Beginning in the early 1940s Motherwell lived and worked in Provincetown most summers until the end of his life. He would eventually settle into a house and studio right on the water there that he called the Sea Barn. After painting all day, he wrote, he would sometimes sit on the seaside steps behind the house, “hypnotized by the ever-changing tidal flats… I used to be struck by the beauty, the force and the grace, at high tide with a strong Southwest wind of the sea spray spurting up, sometimes taller than a man, above the seawall.”

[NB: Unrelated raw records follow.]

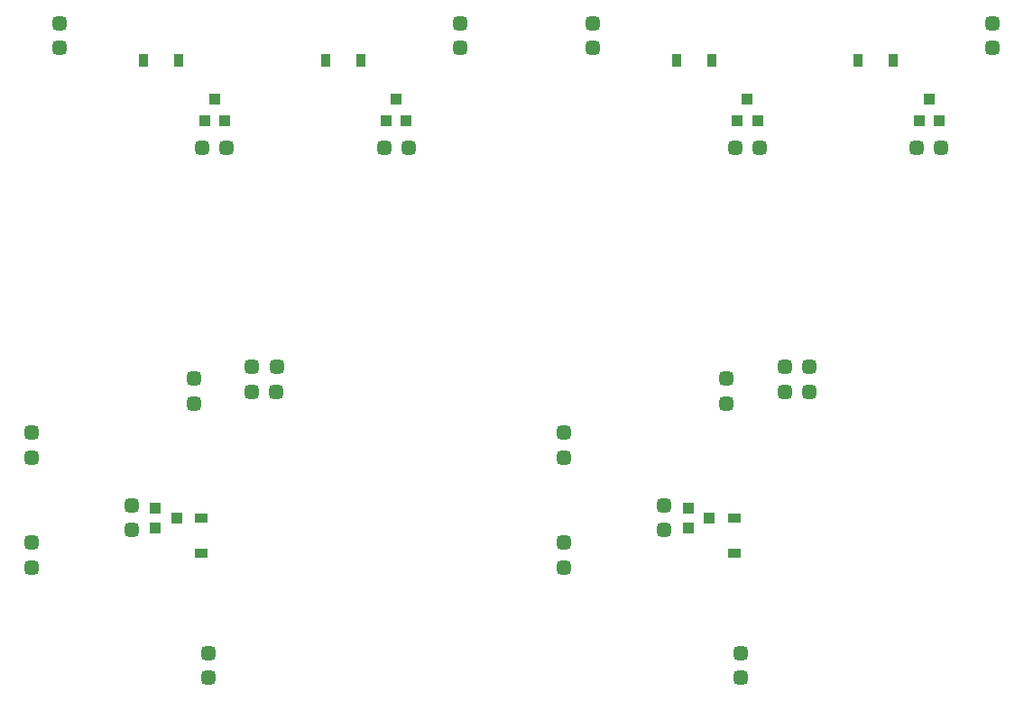
<source format=gbr>
%TF.GenerationSoftware,KiCad,Pcbnew,8.0.7*%
%TF.CreationDate,2025-01-14T20:12:34+09:00*%
%TF.ProjectId,POP_UP_Board_NEW V7.0,504f505f-5550-45f4-926f-6172645f4e45,rev?*%
%TF.SameCoordinates,Original*%
%TF.FileFunction,Paste,Bot*%
%TF.FilePolarity,Positive*%
%FSLAX46Y46*%
G04 Gerber Fmt 4.6, Leading zero omitted, Abs format (unit mm)*
G04 Created by KiCad (PCBNEW 8.0.7) date 2025-01-14 20:12:34*
%MOMM*%
%LPD*%
G01*
G04 APERTURE LIST*
G04 Aperture macros list*
%AMRoundRect*
0 Rectangle with rounded corners*
0 $1 Rounding radius*
0 $2 $3 $4 $5 $6 $7 $8 $9 X,Y pos of 4 corners*
0 Add a 4 corners polygon primitive as box body*
4,1,4,$2,$3,$4,$5,$6,$7,$8,$9,$2,$3,0*
0 Add four circle primitives for the rounded corners*
1,1,$1+$1,$2,$3*
1,1,$1+$1,$4,$5*
1,1,$1+$1,$6,$7*
1,1,$1+$1,$8,$9*
0 Add four rect primitives between the rounded corners*
20,1,$1+$1,$2,$3,$4,$5,0*
20,1,$1+$1,$4,$5,$6,$7,0*
20,1,$1+$1,$6,$7,$8,$9,0*
20,1,$1+$1,$8,$9,$2,$3,0*%
G04 Aperture macros list end*
%ADD10RoundRect,0.325000X-0.325000X-0.325000X0.325000X-0.325000X0.325000X0.325000X-0.325000X0.325000X0*%
%ADD11RoundRect,0.325000X0.325000X-0.325000X0.325000X0.325000X-0.325000X0.325000X-0.325000X-0.325000X0*%
%ADD12R,0.900000X1.200000*%
%ADD13RoundRect,0.325000X-0.325000X0.325000X-0.325000X-0.325000X0.325000X-0.325000X0.325000X0.325000X0*%
%ADD14R,1.000000X1.100000*%
%ADD15R,1.100000X1.000000*%
%ADD16R,1.200000X0.900000*%
G04 APERTURE END LIST*
D10*
%TO.C,R3*%
X149341250Y-99331250D03*
X151641250Y-99331250D03*
%TD*%
D11*
%TO.C,R8*%
X128626250Y-118201250D03*
X128626250Y-115901250D03*
%TD*%
%TO.C,R1*%
X128626250Y-107881250D03*
X128626250Y-105581250D03*
%TD*%
D12*
%TO.C,D12*%
X142466250Y-70611250D03*
X139166250Y-70611250D03*
%TD*%
D11*
%TO.C,R14*%
X143863750Y-102801250D03*
X143863750Y-100501250D03*
%TD*%
D10*
%TO.C,R7*%
X144666250Y-78751250D03*
X146966250Y-78751250D03*
%TD*%
D13*
%TO.C,R12*%
X168846250Y-67081250D03*
X168846250Y-69381250D03*
%TD*%
D11*
%TO.C,R4*%
X145231250Y-128551250D03*
X145231250Y-126251250D03*
%TD*%
D14*
%TO.C,Q2*%
X163826250Y-76231250D03*
X161926250Y-76231250D03*
X162876250Y-74231250D03*
%TD*%
D13*
%TO.C,R9*%
X131306250Y-67081250D03*
X131306250Y-69381250D03*
%TD*%
D10*
%TO.C,R2*%
X149321250Y-101691250D03*
X151621250Y-101691250D03*
%TD*%
D14*
%TO.C,Q1*%
X146766250Y-76231250D03*
X144866250Y-76231250D03*
X145816250Y-74231250D03*
%TD*%
D11*
%TO.C,R13*%
X138036250Y-114721250D03*
X138036250Y-112421250D03*
%TD*%
D15*
%TO.C,Q5*%
X140246250Y-114521250D03*
X140246250Y-112621250D03*
X142246250Y-113571250D03*
%TD*%
D10*
%TO.C,R10*%
X161726250Y-78751250D03*
X164026250Y-78751250D03*
%TD*%
D16*
%TO.C,D16*%
X144576250Y-113571250D03*
X144576250Y-116871250D03*
%TD*%
D12*
%TO.C,D13*%
X159526250Y-70611250D03*
X156226250Y-70611250D03*
%TD*%
%TO.C,D13*%
X109526250Y-70611250D03*
X106226250Y-70611250D03*
%TD*%
D10*
%TO.C,R10*%
X111726250Y-78751250D03*
X114026250Y-78751250D03*
%TD*%
D16*
%TO.C,D16*%
X94576250Y-113571250D03*
X94576250Y-116871250D03*
%TD*%
D10*
%TO.C,R2*%
X99321250Y-101691250D03*
X101621250Y-101691250D03*
%TD*%
D11*
%TO.C,R13*%
X88036250Y-114721250D03*
X88036250Y-112421250D03*
%TD*%
%TO.C,R8*%
X78626250Y-118201250D03*
X78626250Y-115901250D03*
%TD*%
D14*
%TO.C,Q2*%
X113826250Y-76231250D03*
X111926250Y-76231250D03*
X112876250Y-74231250D03*
%TD*%
D13*
%TO.C,R9*%
X81306250Y-67081250D03*
X81306250Y-69381250D03*
%TD*%
D12*
%TO.C,D12*%
X92466250Y-70611250D03*
X89166250Y-70611250D03*
%TD*%
D11*
%TO.C,R4*%
X95231250Y-128551250D03*
X95231250Y-126251250D03*
%TD*%
D13*
%TO.C,R12*%
X118846250Y-67081250D03*
X118846250Y-69381250D03*
%TD*%
D11*
%TO.C,R14*%
X93863750Y-102801250D03*
X93863750Y-100501250D03*
%TD*%
D15*
%TO.C,Q5*%
X90246250Y-114521250D03*
X90246250Y-112621250D03*
X92246250Y-113571250D03*
%TD*%
D14*
%TO.C,Q1*%
X96766250Y-76231250D03*
X94866250Y-76231250D03*
X95816250Y-74231250D03*
%TD*%
D11*
%TO.C,R1*%
X78626250Y-107881250D03*
X78626250Y-105581250D03*
%TD*%
D10*
%TO.C,R7*%
X94666250Y-78751250D03*
X96966250Y-78751250D03*
%TD*%
%TO.C,R3*%
X99341250Y-99331250D03*
X101641250Y-99331250D03*
%TD*%
M02*

</source>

Motherwell was fascinated not only by how the sea looked, but how it acted. In 1962, inspired by the forceful crash of the waves pounding against the sea wall behind his house, he began a series of oil paintings on paper called Beside the Sea. Each of the paintings in the Beside the Sea series employs a motif of one or more horizontal stripes of color – usually blue, black, ochre or green – that suggest the horizon line of the ocean meeting the shore. Above these horizontal bands there rises a fluidly arching splatter of paint, dashed across the paper much like a spray of water crashing against a sea wall.
The vigorous whip-like gestures Motherwell used to evoke the chaotic energy of sea spray became a kind of experiment in metaphoric verisimilitude. He was less interested in recreating the look of nature than in using the processes of nature to recreate its effects. “In the Beside the Sea series,” he later recalled, “I made the painted spray with such physical force that the strong rag paper split, and it was only when I found rag paper laminated with glue in five layers that the surface could take the full force of my shoulder, arm, hand, and brush without splitting. One might say that the true way to ‘imitate’ nature is to employ its own processes.”

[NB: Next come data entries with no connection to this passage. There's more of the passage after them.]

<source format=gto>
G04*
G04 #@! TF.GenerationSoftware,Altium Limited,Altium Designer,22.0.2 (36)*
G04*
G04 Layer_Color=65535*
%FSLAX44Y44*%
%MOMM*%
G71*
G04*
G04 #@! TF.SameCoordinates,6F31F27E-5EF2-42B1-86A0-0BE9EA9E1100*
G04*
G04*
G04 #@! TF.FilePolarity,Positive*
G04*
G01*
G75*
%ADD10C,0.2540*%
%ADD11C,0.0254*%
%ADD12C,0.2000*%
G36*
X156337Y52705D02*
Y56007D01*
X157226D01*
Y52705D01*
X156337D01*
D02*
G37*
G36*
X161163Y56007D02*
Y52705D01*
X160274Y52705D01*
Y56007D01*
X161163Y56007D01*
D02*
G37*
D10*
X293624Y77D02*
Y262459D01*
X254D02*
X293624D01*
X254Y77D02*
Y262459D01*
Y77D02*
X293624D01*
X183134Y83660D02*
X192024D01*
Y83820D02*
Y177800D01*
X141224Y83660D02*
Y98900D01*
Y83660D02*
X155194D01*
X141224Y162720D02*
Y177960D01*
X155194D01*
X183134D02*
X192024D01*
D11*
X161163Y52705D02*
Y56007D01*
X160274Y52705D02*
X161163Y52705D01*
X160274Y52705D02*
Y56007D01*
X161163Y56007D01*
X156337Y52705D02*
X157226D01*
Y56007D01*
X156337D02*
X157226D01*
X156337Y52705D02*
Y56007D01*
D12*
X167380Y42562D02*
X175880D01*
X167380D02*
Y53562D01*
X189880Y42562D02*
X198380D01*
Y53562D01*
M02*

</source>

The seaside environment inspired not only the Beside the Sea series but other works such as The Wild Duck, which Motherwell said was based on a glimpse of a wild duck “lifting itself from a blue sea.” The gray shape of the duck breaks the surface of the water, bursting into a pink sky that recalls the serene planes of his Open series.
A wonderful testament to the inventiveness and versatility with which Motherwell approached his wide range of visual motifs is evident in Summer Open with Mediterranean Blue, which is also featured in this exhibition. In this marvelously tranquil painting, the austerity of his Open series is adapted to evoke the calm expansiveness of the open sea.